Sözlerime bana geri iletmesi beni etkiledi. Fakat bunu göstermedim. "Bazen sıradan olanlar, en çok arzulananlardır. Bu da seni daha az istediğim anlamına gelmez," dedim, onun elini sıkıca tutarak.
"Sen ahlaksızın tekisin," diyerek kendini savunmak için elleriyle beni itmeyi denedi. Fakat her iki elini de başının üstünde tutup gözlerine baktım.
"En sevdiğim pozisyon bu," diye fısıldadım kulağına doğru eğilerek. Yasemin kokusu burnuma dolduğunda, içimdeki sertlik bir anlığına yumuşadı, ama onu bırakamazdım.
"Bana zorla dokunmayacağını söylemiştin," dedi, gözleri dolarken.
Sözlerinden yayılan o küçük umut kırıntısı içimde bir burukluk bıraktı. Ama yine de gözlerimi ondan ayırmadım.
"Evet, zorla olmayacak. Ama bu sana dokunmayacağım anlamına da gelmiyor. Sadece... buna alışacaksın," dedim, sesiyle bir an bile olsun kendimi kaybetmeden.
"Sen ve ben asla..." diye fısıldadı. Sözleri acı bir gerçek gibi yüzüme çarptı, ama cevabım basitti.
"Yaşa ve gör," dedim, dudaklarına hafifçe dokunarak. Onu tamamen benim yapmamış olsam bile, ona dokunmanın verdiği his farklı bir boyuttaydı. Dudaklarından aldığım o küçük, sert öpücük aklımı daha da bulanıklaştırdı; tadı, yasaklanmış bir meyvenin çekiciliği gibiydi. Ve bu yasak meyve adı gibi bana yasak kalmalıydı.
*****
Bu dünyada kendini kurnaz zannedip, bana sözde alışkanlık kazandıracakmış gibi davranıyordu. Ama alışmak mı? Bu adamın yanındayken içimde ne huzur vardı, ne de güven. Yalnızca korku ve öfke… Kendinden emin, soğuk tavırları, beni her seferinde daha da öfkelendiriyordu. Özellikle o izinsiz dokunuşları, beni çileden çıkartmaktan başka bir şeye yaramıyordu. Aramızda adı konmamış bir bağ varsa, bunun adı sadece nefretti.

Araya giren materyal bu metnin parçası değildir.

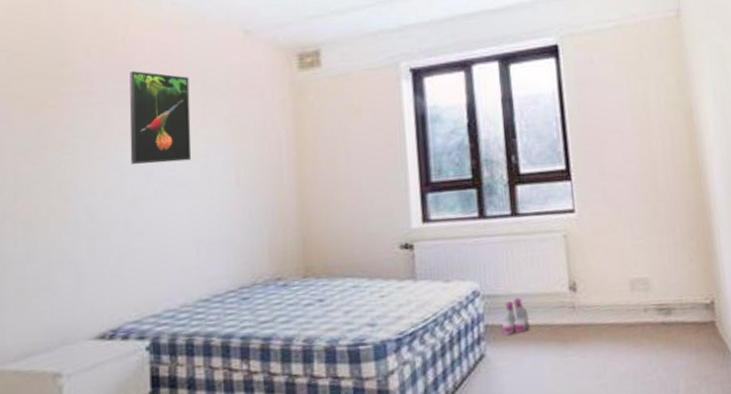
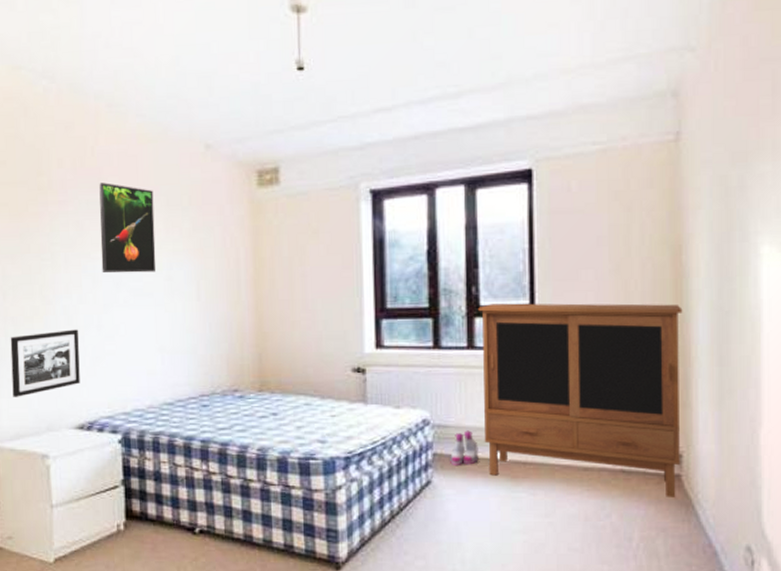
picture frame: none [20,227,103,310] -> present [10,329,80,397]
cabinet: none [519,161,713,345] -> present [478,303,683,497]

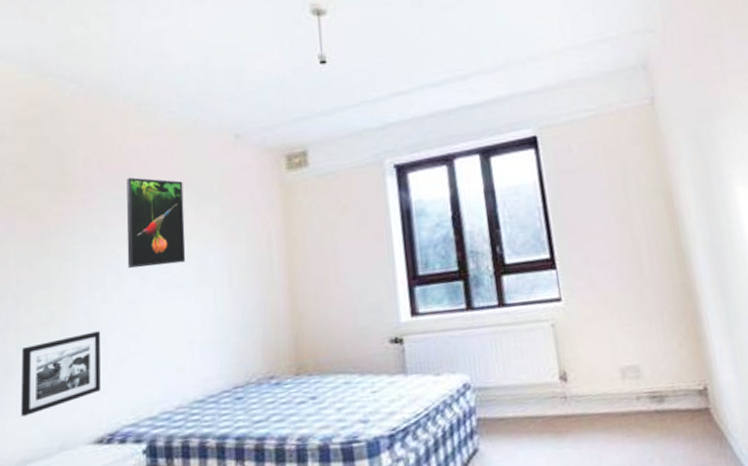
boots: present [450,430,479,467] -> none [493,389,522,430]
cabinet: present [478,303,683,497] -> none [504,245,709,434]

“Aferin. Zamanında gelmişsin,” dedi, yüzü ekşi bir ifadeyle. O tesbihi elinden düşürmeden, gözlerimin içine bakmadan konuşuyordu.

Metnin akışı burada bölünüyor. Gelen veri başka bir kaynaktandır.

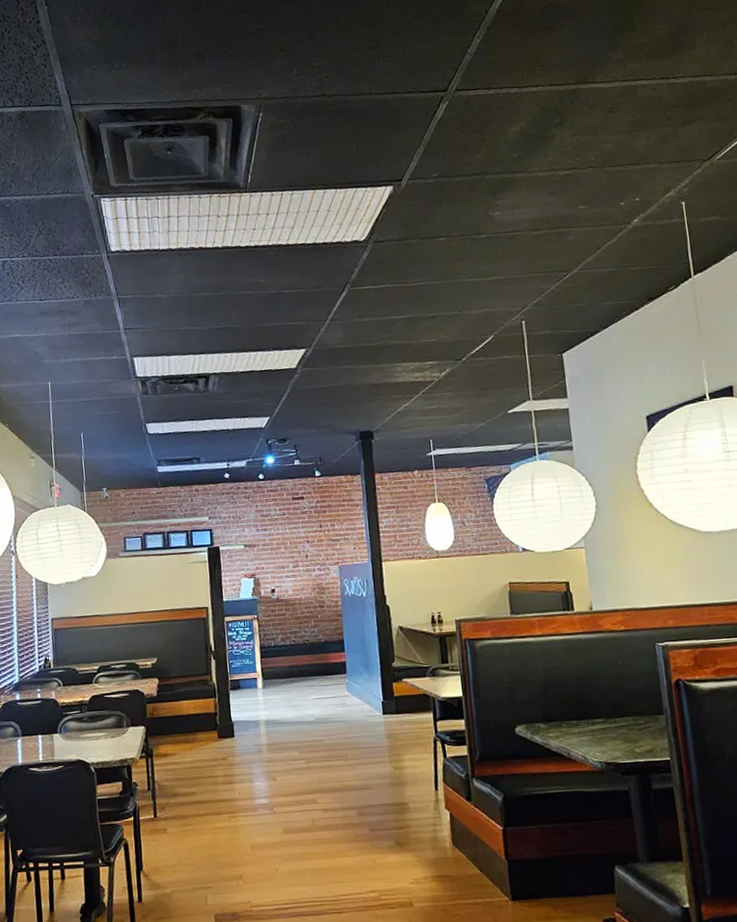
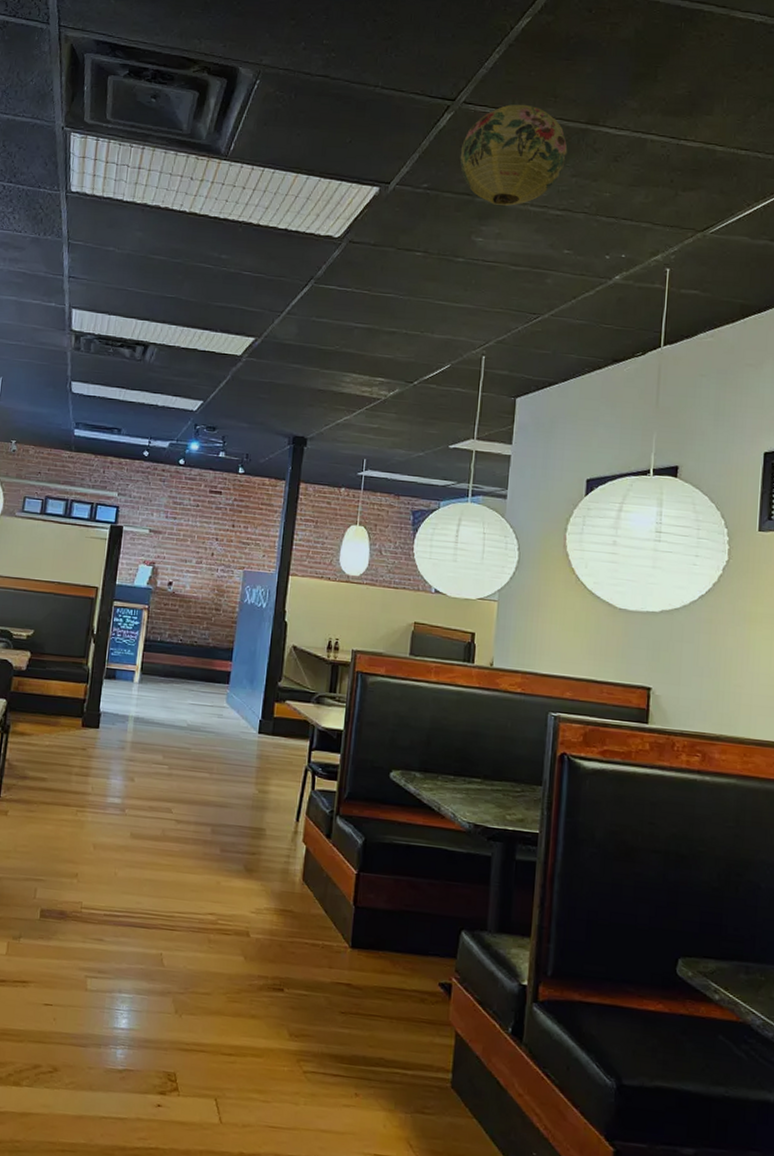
paper lantern: none [462,79,564,179] -> present [459,104,568,206]

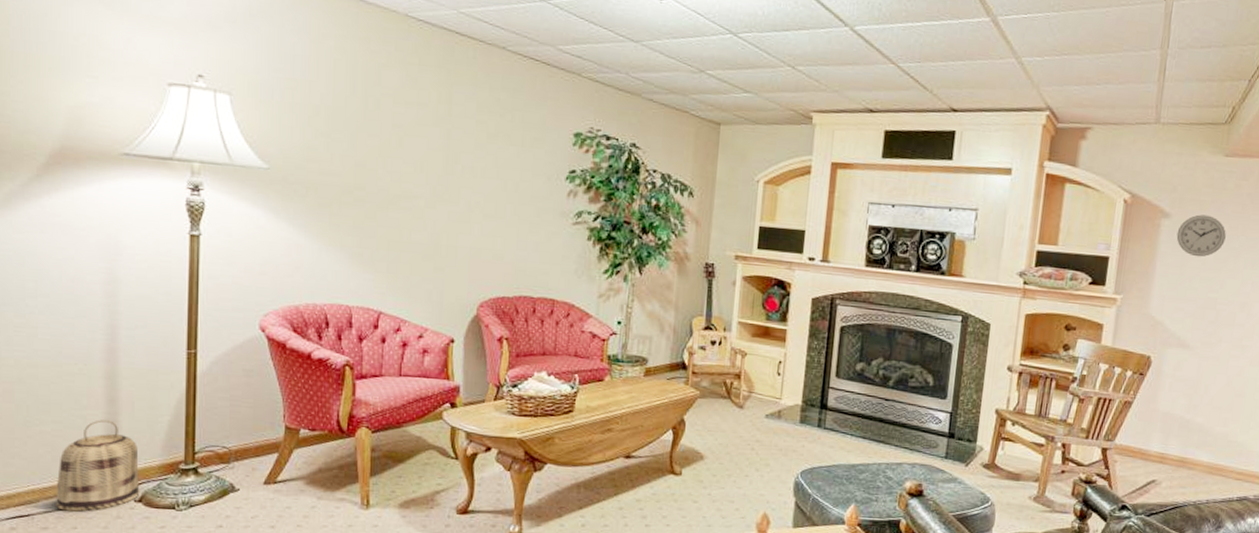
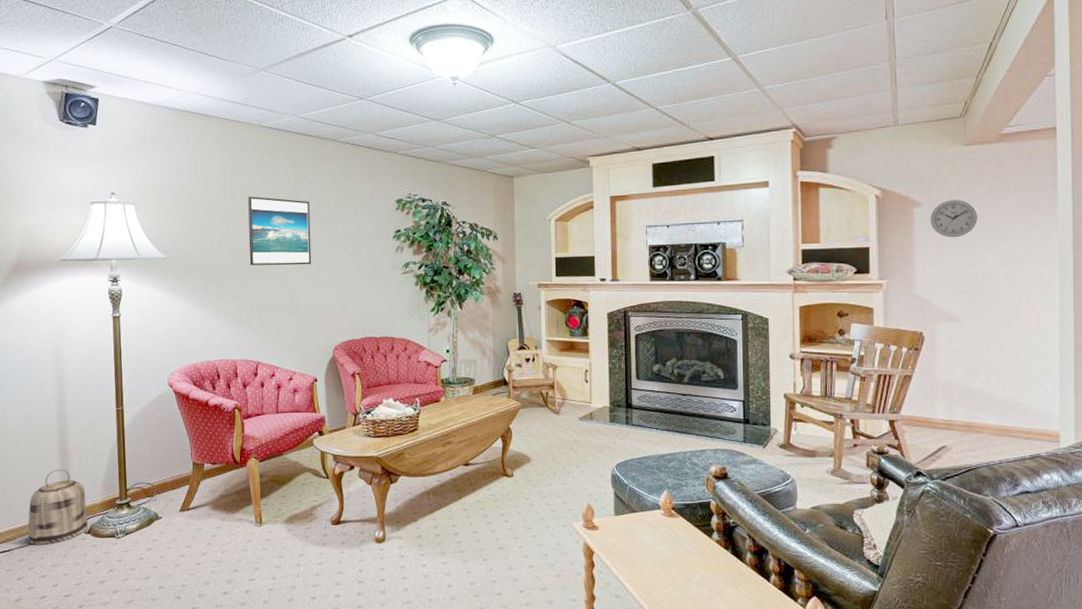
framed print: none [379,103,464,200] -> present [248,196,312,266]

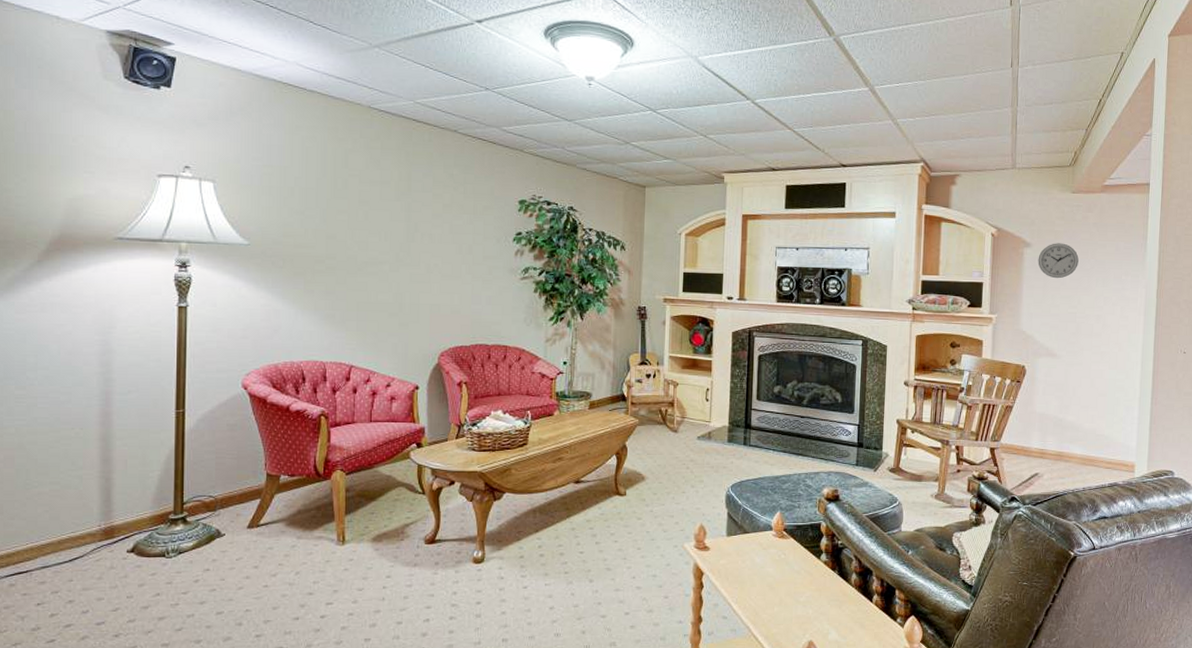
basket: present [27,469,89,545] -> none [53,478,132,565]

“Geldim,” dedim soğuk bir şekilde. Gereksiz uzatmaya gerek yoktu.
“Gidiyoruz.”
“Nereye?”
“Gidince görürsün. Fazla soru sorma,” dedi, sert bir bakışla ve yürümeye başladı. Her zamanki gibi önden gidiyor, bense peşinden sürükleniyordum. Yine kendi sonuma doğru yürüyen bir yolcu gibiydim.

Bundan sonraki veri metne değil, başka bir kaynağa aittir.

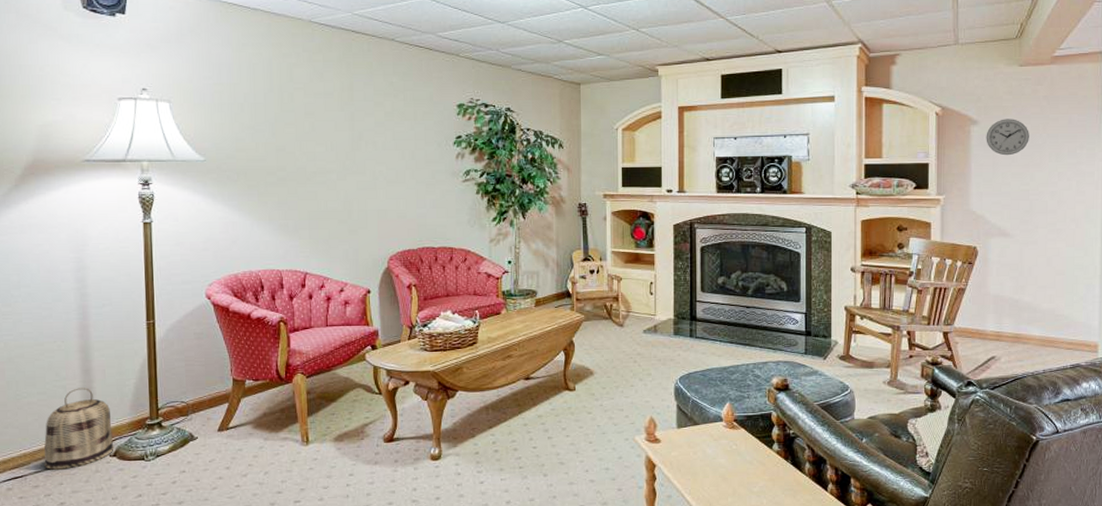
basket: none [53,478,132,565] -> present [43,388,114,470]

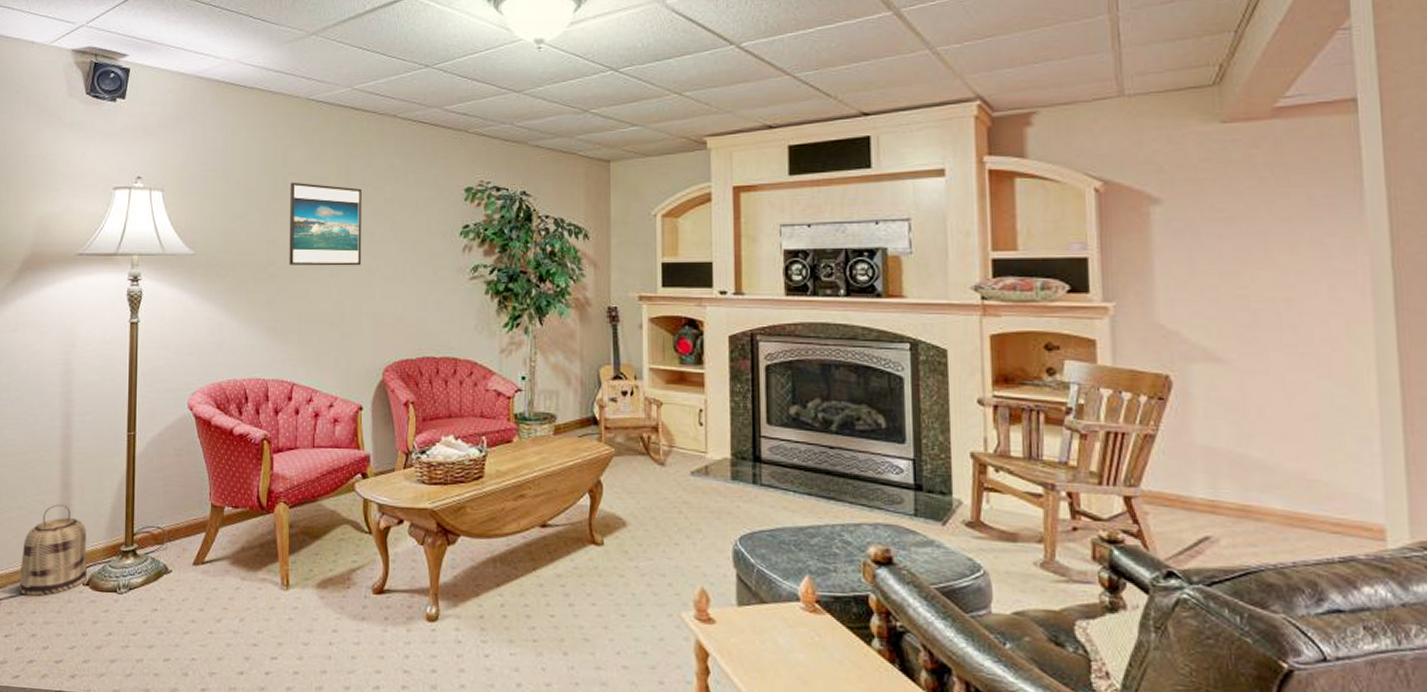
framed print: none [296,96,366,171] -> present [289,182,362,266]
wall clock: present [986,119,1029,156] -> none [1174,195,1245,247]

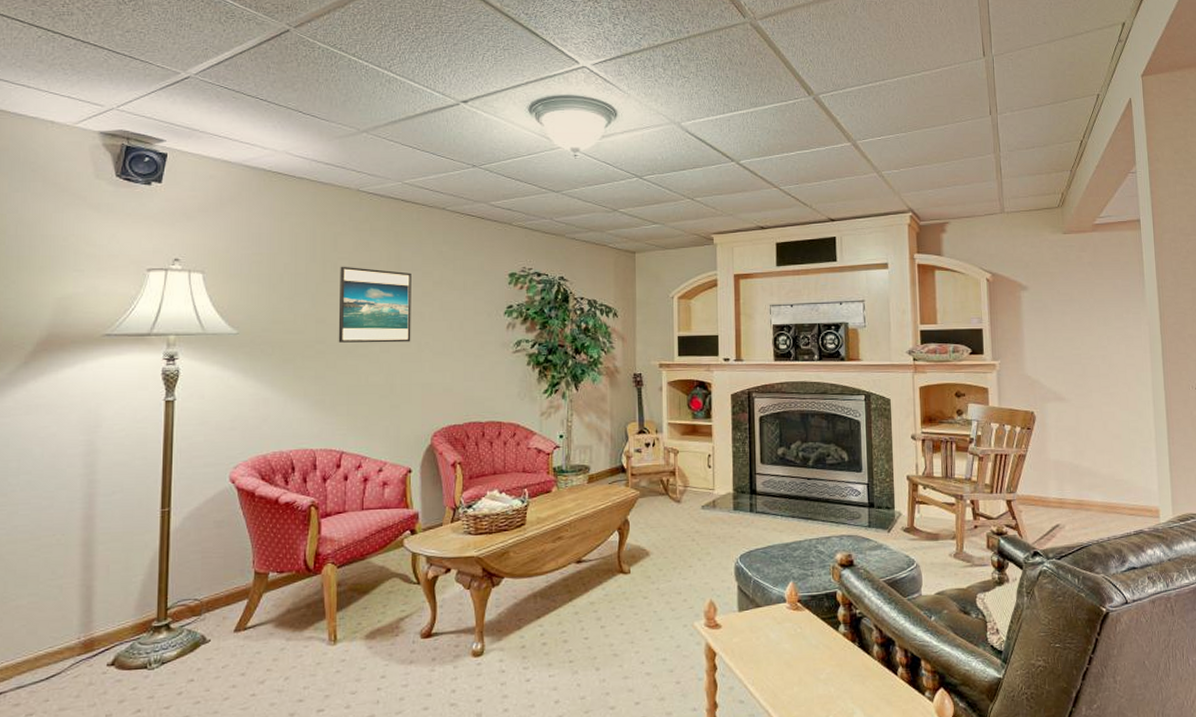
basket: present [19,504,88,597] -> none [29,587,113,684]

Arabaya bindik. Yine sessizdi. Zaten konuşmaya niyetim yoktu, onunla ne konuşabilirdim ki? Beni daha önce getirdiği bu yabancı eve benzer bir yere mi götürüyordu yine?
Sonunda, üzerinde “Batakhane” yazan karanlık bir binanın önünde durduk. İsim bile tüylerimi ürpertmeye yetmişti. Arabadan indik ve sessizce yürümeye devam ettik. Karanlık bir koridorda ilerlerken, köşede birbirine sarılmış, kendini kaybetmiş bir çift gözüme takıldı. Kadının hali perişandı, ama bundan zerre kadar rahatsız görünmüyordu.
“Senden de böyle performanslar bekliyorum,” diye alayla konuştu.
“Rüyanda görürsün,” dedim tiksinerek.
“Rüyaların bazen gerçeğe dönüşme ihtimali vardır, İpek Hanım,” dedi, gözlerindeki o karanlık parıltıyla. Midemde bir sıkıntı yükseldi, yüzümü buruşturdum.
Bir kapıya ulaştık, açtı ve içeri girdi. İyice ürkütücü bir yerdi burası, her şey bana yanlış bir yere geldiğimi fısıldıyordu ama adım atmak zorundaydım. Kendi başıma kaybolmak istemiyordum.
“Söylediğim kız bu,” dedi içerideki adama, sesi en ufak bir tereddüt bile içermiyordu. “Nasıl istersen kullan.”
Bu sözler zihnimde yankılandı. Nasıl istersen... Kullan? İçimdeki korku daha önce hiç bu kadar güçlü olmamıştı. Donup kalmışken, karşımdaki adam bana baktı ve gülümsedi. O sırada Kara hiçbir şey söylemeden dışarı çıktı, ardından gitmek istedim, ama adam kolumdan tuttu.
“Nereye böyle, güzelim?”
“Bırak beni!” diyerek kolumu kurtarmaya çalıştım.
Ama adam sıkıca tutup yüzüme sinsi bir gülüşle eğildi, “Artık benim malımsın. Efendin seni bana sattı.”